A new Bagle variant has surfaced using a novel technique to propogate. Rather than attach itself to an e-mail,...
the worm uses a URL in the message to download the malicious code.
Bagle-Q can also spread as an attachment but the new attack methods makes it a little worrisome. Specifically, it exploits the object tag vulnerability in popup windows in Microsoft Outlook.
Bagle-Q does some nasty things to systems after infecting them. It terminates a range of security applications including antivirus scanners and personal firewalls. It also makes several copies of itself with enticing names in folders containing "shar" so systems involved with peer-to-peer sharing would download the worm. For example, the worm copies itself as "Adobe Photoshop 9 full.exe," " Matrix 3 Revolution English Subtitles.exe" or "Windows Sourcecode update.doc.exe." The worm also tries to append itself to executable files on infected systems.
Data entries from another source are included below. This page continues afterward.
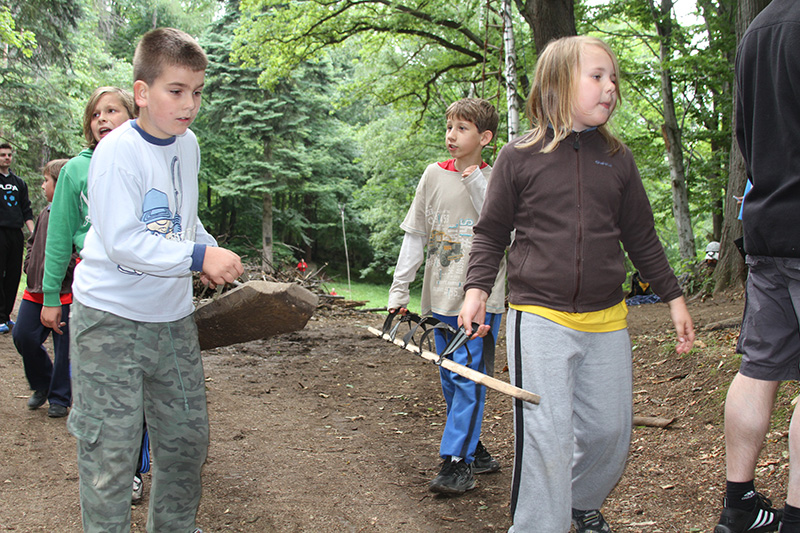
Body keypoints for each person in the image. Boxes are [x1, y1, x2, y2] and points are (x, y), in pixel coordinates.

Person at [458, 36, 694, 532]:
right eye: (597, 77)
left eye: (614, 79)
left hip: (606, 318)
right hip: (539, 316)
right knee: (548, 435)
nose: (610, 88)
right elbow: (491, 233)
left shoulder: (618, 158)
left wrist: (674, 297)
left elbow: (641, 237)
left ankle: (577, 502)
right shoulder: (519, 156)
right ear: (559, 83)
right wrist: (476, 291)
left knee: (611, 432)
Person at [67, 27, 243, 533]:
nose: (190, 104)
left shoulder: (188, 145)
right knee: (111, 451)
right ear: (142, 93)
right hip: (109, 320)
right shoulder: (116, 153)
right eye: (177, 90)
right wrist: (197, 255)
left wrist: (206, 248)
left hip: (172, 320)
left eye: (198, 92)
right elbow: (123, 240)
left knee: (186, 440)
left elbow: (182, 218)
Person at [387, 98, 507, 495]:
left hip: (481, 301)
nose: (451, 135)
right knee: (451, 377)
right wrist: (399, 289)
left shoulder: (497, 179)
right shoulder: (433, 175)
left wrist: (475, 181)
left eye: (462, 128)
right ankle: (473, 447)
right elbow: (416, 236)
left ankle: (457, 461)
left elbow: (502, 228)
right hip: (438, 298)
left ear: (485, 138)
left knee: (469, 377)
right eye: (449, 126)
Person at [40, 86, 150, 502]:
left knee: (140, 388)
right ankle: (111, 468)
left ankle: (133, 467)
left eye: (112, 110)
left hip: (146, 293)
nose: (102, 119)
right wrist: (51, 296)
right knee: (105, 389)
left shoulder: (147, 160)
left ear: (133, 114)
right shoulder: (75, 171)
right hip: (98, 294)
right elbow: (58, 237)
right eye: (95, 114)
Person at [713, 1, 800, 531]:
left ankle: (739, 505)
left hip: (765, 224)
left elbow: (745, 133)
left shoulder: (759, 28)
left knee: (758, 368)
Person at [12, 159, 74, 418]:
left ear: (60, 184)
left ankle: (60, 397)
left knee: (64, 348)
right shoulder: (44, 212)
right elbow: (32, 242)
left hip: (65, 293)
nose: (42, 186)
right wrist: (30, 264)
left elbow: (78, 249)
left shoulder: (75, 214)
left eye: (46, 181)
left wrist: (65, 272)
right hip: (35, 290)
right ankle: (42, 383)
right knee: (23, 336)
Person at [0, 142, 35, 333]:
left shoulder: (19, 183)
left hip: (16, 233)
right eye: (3, 155)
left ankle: (6, 316)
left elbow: (26, 210)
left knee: (14, 275)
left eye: (9, 155)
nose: (7, 158)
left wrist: (34, 233)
The variant also opens a backdoor on infected systems. It listens on TCP port 2556 for instructions from the attacker, who has full control over the compromised system, according to an advisory from F-Secure.
To spread, the worm searches systems for e-mail addresses in a wide range of files. It then sends out the messages containing the tainted link using its own SMTP engine. The worm spoofs the From address on the messages so it appears to come from the recipients' domain. It uses a variety of official sounding usernames such as "management," "administration," or "staff," according to Symantec.
Besides updating antivirus signature files, users should also consider blocking TCP port 81, both inbound and outbound, suggested Sophos. Preventing inbound traffic would mean systems wouldn't be able to spread the worm any further. Blocking outbound traffic prevents systems from downloading the Bagle-Q file in the first place. In either case, blocking such traffic won't likely affect any network services, Sophos said.